* _Records for the exercise_
● ● ●

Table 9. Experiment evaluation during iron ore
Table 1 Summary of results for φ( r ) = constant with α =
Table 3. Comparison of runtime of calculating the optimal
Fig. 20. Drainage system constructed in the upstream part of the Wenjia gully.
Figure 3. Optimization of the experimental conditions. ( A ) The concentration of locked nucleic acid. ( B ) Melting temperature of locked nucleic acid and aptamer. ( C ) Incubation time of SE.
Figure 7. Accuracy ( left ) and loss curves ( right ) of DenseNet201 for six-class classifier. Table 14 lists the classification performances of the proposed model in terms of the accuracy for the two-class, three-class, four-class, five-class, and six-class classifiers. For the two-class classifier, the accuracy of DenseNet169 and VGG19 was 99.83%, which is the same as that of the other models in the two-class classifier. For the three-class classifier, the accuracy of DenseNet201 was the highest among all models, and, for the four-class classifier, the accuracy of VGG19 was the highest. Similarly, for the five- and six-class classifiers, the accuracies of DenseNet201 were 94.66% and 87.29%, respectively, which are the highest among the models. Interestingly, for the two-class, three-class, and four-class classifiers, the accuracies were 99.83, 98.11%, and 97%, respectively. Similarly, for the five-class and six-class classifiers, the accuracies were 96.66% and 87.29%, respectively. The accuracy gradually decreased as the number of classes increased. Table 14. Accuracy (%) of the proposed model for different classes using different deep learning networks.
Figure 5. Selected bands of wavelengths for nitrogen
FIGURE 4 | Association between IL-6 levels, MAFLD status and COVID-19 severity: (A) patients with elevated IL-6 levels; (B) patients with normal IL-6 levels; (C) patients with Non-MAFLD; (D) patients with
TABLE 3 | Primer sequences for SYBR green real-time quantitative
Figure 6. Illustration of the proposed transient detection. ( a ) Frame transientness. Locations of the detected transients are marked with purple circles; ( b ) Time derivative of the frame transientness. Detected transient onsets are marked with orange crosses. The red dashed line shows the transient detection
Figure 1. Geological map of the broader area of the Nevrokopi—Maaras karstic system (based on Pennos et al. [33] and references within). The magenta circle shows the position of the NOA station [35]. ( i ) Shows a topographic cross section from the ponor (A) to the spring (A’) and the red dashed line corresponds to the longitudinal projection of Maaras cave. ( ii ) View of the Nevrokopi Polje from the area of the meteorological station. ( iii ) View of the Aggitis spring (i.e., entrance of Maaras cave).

● ● ●

When you reach the line holding "FIGURE 4 | Association" in the records above, begin reproducing exactly, stop after the line holding "Figure 6. Illustration", and output nothing else.

* _Written solution_
FIGURE 4 | Association between IL-6 levels, MAFLD status and COVID-19 severity: (A) patients with elevated IL-6 levels; (B) patients with normal IL-6 levels; (C) patients with Non-MAFLD; (D) patients with
TABLE 3 | Primer sequences for SYBR green real-time quantitative
Figure 6. Illustration of the proposed transient detection. ( a ) Frame transientness. Locations of the detected transients are marked with purple circles; ( b ) Time derivative of the frame transientness. Detected transient onsets are marked with orange crosses. The red dashed line shows the transient detection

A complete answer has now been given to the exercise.